*** Opening of EXERCISE MATERIAL ***

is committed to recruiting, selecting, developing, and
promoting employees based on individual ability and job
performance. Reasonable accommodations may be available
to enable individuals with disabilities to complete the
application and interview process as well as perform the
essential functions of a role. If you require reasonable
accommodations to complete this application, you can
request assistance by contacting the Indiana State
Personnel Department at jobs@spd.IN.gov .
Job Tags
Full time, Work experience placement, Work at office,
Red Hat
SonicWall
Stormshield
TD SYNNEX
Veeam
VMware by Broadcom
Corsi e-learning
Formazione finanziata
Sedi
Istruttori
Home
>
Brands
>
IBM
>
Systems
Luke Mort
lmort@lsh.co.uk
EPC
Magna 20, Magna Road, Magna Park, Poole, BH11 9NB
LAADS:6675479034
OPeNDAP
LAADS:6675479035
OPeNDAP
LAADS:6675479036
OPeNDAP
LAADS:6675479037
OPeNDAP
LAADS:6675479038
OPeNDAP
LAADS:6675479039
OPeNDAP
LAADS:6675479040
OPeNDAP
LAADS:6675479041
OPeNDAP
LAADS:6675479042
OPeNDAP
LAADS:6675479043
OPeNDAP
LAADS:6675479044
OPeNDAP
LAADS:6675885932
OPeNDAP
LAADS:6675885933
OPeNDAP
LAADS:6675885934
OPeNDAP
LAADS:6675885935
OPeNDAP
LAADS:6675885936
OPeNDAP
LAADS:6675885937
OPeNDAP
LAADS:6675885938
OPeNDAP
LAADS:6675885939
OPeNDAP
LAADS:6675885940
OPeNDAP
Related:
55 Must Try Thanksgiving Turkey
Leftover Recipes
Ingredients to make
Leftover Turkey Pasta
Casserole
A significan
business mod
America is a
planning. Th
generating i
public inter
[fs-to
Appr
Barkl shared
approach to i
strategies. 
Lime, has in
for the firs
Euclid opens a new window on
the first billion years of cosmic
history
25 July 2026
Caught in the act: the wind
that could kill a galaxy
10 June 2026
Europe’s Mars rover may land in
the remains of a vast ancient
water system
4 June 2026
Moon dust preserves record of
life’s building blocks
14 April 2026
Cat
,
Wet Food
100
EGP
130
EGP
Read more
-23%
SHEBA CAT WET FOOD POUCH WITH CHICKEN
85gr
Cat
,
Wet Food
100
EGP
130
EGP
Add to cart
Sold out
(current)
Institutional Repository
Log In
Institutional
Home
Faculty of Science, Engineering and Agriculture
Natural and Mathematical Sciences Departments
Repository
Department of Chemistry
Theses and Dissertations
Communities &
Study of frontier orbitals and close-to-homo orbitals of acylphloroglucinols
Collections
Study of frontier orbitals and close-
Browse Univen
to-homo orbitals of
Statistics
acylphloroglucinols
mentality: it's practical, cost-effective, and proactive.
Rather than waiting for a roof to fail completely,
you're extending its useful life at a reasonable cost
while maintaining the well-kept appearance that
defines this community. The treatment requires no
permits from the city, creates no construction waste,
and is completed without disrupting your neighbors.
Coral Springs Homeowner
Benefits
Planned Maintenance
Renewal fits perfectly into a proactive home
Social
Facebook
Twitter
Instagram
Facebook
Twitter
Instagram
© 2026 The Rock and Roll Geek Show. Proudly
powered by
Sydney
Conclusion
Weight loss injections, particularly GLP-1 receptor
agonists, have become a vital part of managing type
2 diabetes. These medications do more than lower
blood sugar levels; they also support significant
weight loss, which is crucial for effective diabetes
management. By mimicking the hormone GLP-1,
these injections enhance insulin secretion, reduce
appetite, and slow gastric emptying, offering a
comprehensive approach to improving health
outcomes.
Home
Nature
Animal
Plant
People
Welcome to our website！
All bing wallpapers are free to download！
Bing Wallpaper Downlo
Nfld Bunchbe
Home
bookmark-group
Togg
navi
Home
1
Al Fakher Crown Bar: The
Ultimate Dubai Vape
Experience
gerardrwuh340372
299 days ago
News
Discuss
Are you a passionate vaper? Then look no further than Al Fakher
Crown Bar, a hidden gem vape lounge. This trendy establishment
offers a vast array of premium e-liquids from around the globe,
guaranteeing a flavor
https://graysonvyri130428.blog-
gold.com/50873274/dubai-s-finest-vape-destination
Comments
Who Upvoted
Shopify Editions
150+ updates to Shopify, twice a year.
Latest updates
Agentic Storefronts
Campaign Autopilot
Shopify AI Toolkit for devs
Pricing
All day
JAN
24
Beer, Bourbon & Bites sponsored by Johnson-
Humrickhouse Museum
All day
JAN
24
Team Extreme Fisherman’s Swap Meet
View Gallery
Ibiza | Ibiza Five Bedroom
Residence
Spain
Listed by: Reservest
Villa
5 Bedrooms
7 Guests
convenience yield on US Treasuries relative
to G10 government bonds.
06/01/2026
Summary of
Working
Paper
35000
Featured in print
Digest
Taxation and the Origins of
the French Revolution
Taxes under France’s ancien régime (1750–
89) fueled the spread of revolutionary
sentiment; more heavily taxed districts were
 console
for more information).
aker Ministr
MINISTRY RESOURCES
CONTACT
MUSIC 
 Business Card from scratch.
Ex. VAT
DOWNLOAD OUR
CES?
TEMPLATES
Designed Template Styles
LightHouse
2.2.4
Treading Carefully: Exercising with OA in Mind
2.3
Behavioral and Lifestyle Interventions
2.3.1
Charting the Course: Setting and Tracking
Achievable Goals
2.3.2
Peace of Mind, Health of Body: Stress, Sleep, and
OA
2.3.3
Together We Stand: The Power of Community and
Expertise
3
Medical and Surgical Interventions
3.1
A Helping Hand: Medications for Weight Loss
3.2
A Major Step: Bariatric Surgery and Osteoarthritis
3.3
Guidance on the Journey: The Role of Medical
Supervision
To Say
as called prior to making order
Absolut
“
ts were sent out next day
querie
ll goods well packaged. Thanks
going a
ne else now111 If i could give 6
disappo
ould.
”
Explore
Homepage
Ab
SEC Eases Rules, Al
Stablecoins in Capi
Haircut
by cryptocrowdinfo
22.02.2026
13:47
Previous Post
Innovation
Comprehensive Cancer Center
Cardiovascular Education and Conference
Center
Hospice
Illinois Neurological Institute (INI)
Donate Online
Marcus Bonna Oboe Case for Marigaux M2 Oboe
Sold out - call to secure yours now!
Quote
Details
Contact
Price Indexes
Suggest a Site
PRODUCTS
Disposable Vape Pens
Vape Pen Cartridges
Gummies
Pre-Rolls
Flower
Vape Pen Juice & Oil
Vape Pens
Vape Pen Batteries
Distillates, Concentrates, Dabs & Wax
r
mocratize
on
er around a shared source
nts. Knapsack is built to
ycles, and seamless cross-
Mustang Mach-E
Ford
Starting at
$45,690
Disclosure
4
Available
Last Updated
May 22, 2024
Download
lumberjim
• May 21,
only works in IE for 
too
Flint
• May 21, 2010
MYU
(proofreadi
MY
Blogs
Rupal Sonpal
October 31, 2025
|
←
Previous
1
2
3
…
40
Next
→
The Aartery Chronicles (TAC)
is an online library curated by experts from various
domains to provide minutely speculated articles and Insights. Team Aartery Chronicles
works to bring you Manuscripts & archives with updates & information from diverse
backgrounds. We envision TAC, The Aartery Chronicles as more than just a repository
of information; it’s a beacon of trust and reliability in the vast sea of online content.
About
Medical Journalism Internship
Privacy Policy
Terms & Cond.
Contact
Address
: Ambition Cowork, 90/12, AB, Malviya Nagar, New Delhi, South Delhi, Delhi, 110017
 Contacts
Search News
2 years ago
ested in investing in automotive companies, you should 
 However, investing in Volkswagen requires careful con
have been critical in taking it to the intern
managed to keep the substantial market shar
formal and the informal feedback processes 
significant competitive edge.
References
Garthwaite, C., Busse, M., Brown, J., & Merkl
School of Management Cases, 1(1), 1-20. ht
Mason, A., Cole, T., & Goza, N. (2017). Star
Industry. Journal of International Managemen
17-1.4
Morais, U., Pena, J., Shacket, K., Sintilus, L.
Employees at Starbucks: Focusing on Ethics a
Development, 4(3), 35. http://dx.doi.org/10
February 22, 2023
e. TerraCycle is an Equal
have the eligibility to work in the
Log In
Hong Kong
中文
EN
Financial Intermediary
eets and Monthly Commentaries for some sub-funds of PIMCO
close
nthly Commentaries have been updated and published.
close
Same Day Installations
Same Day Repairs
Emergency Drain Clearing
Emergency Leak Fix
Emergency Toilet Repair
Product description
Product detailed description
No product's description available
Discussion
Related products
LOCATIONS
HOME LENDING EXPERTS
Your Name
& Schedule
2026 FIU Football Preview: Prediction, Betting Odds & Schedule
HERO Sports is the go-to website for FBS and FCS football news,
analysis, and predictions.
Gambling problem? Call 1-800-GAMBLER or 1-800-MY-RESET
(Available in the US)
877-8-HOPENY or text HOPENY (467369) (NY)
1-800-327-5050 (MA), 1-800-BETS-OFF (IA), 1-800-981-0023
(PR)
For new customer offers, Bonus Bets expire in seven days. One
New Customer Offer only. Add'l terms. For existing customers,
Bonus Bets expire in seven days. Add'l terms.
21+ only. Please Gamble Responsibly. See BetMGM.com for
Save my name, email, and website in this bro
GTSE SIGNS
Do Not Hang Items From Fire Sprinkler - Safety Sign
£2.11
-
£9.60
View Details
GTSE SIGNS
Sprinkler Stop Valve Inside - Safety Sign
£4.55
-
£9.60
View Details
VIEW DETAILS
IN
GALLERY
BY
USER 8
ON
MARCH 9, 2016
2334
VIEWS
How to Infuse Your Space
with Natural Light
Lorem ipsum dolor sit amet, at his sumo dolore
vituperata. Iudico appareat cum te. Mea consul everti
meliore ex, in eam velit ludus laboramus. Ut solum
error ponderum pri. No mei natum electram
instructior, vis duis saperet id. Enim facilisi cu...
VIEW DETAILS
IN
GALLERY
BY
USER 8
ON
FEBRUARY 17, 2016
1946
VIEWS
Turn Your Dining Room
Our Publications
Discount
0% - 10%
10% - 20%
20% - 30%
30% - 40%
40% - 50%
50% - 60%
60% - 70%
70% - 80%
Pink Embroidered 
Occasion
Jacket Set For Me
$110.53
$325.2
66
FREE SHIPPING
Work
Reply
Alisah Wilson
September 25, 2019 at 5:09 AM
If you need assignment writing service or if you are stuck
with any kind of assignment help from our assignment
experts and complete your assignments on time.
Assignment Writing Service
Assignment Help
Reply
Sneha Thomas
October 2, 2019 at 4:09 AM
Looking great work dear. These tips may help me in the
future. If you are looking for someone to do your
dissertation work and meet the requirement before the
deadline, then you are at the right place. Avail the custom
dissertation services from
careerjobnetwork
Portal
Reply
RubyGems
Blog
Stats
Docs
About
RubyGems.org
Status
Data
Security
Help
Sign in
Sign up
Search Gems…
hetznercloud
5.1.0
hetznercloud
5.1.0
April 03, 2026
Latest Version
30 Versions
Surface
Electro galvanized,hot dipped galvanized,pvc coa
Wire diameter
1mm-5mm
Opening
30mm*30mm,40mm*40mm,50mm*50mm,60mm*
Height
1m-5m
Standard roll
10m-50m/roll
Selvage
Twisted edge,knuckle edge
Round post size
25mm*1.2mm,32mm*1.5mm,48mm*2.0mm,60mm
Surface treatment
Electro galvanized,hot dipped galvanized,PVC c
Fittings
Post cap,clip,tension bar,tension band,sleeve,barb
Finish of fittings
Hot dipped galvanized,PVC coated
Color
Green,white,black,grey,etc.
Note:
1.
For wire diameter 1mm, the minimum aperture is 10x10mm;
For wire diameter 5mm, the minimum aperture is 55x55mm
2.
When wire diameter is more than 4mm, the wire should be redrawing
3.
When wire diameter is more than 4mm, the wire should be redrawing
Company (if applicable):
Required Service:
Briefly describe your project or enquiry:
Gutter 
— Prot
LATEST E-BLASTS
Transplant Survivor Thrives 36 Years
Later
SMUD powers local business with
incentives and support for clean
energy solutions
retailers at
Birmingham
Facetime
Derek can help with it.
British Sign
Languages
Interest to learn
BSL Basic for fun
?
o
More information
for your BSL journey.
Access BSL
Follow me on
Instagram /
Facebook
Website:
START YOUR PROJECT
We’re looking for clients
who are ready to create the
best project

*** Close of EXERCISE MATERIAL ***

* DIRECTIONS FOR THIS TASK *
Using the entries above, output exactly the lines between the line holding "4 June 2026" and the line holding "Theses and Dissertations", end lines included, and nothing more.

* PROBLEM SOLUTION *
4 June 2026
Moon dust preserves record of
life’s building blocks
14 April 2026
Cat
,
Wet Food
100
EGP
130
EGP
Read more
-23%
SHEBA CAT WET FOOD POUCH WITH CHICKEN
85gr
Cat
,
Wet Food
100
EGP
130
EGP
Add to cart
Sold out
(current)
Institutional Repository
Log In
Institutional
Home
Faculty of Science, Engineering and Agriculture
Natural and Mathematical Sciences Departments
Repository
Department of Chemistry
Theses and Dissertations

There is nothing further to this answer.